Board president Larry Augustine admitted that the they might have handled the announcement better. “And I don’t necessarily disagree with some of what you are saying.”
Vice president Roger Sheesley said that the board did not change anything and that they felt they had to go with the direction spelled out by the U.S. Department of Justice and the Department of Education. “There was a re-interpretation of Title IX by the federal government, which protects the rights of transgender students. We face the loss of federal funding if the district prohibited a student from accessing the restaurant or locker rooms that matches their gender identity. The re-interpretation was what sex meant.”

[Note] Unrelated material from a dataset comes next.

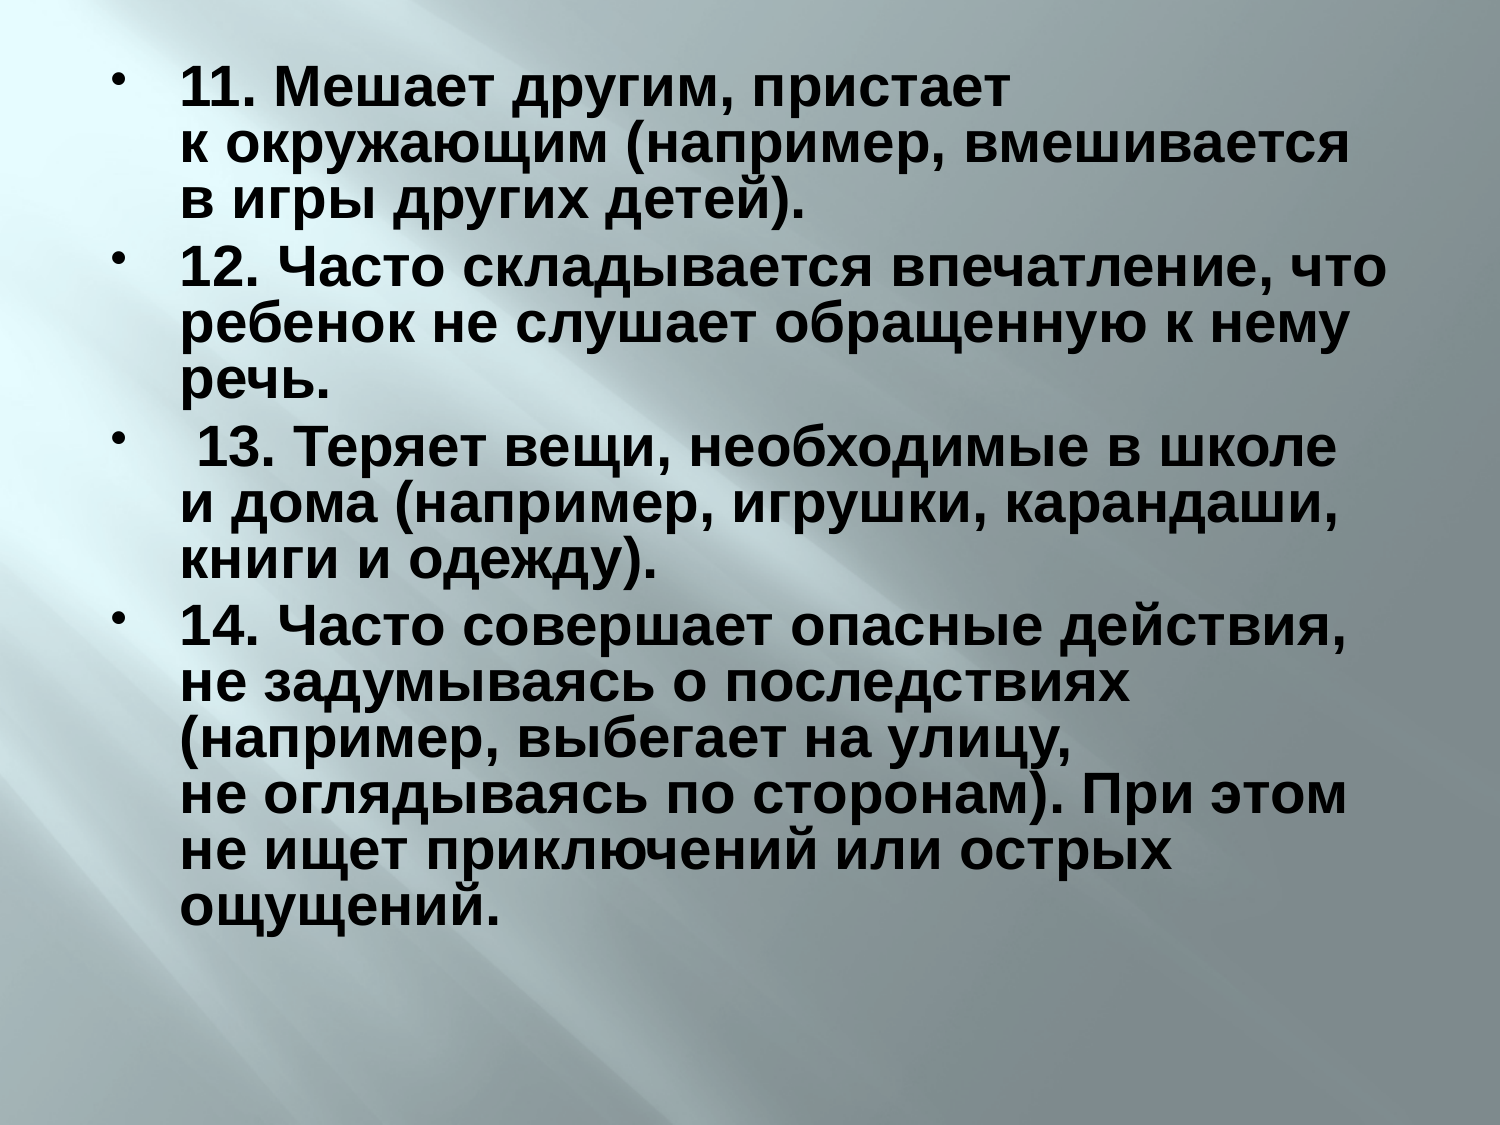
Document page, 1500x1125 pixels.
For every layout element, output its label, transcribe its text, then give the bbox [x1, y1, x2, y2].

list 11. Мешает другим, пристает к окружающим (например, вмешивается в игры других детей). 12. Часто складывается впечатление, что ребенок не слушает обращенную к нему речь. 13. Теряет вещи, необходимые в школе и дома (например, игрушки, карандаши, книги и одежду). 14. Часто совершает опасные действия, не задумываясь о последствиях (например, выбегает на улицу, не оглядываясь по сторонам). При этом не ищет приключений или острых ощущений. [74, 54, 1426, 1036]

Sheesley also said there was the threat of lawsuits by outside groups seeking to protect the rights of transgender people.
“That was our logic,” Sheesley said. “We did not change policy. But we did go along with the reinterpretation of what is within Title IX. Don’t get me wrong. I don’t necessarily disagree with anything anyone has said tonight.”
“My biggest concern,” he added, “is that students don’t become pawns in all this.”
Calls by parents to at least suspend the decision, until there was a further discussion of facts, were discounted.
So Boyd called for a forum to bring together all elements and both sides of the argument. “And I want to know if the safety of our kids was discussed before you made your announcement.”
The board agreed to hold a public forum at 7 p.m. Nov. 30 at the Middle School auditorium.
“We’ll let everyone speak as long as they want,” Augustine said. “This will be nothing formal. We want people to express their points of view.”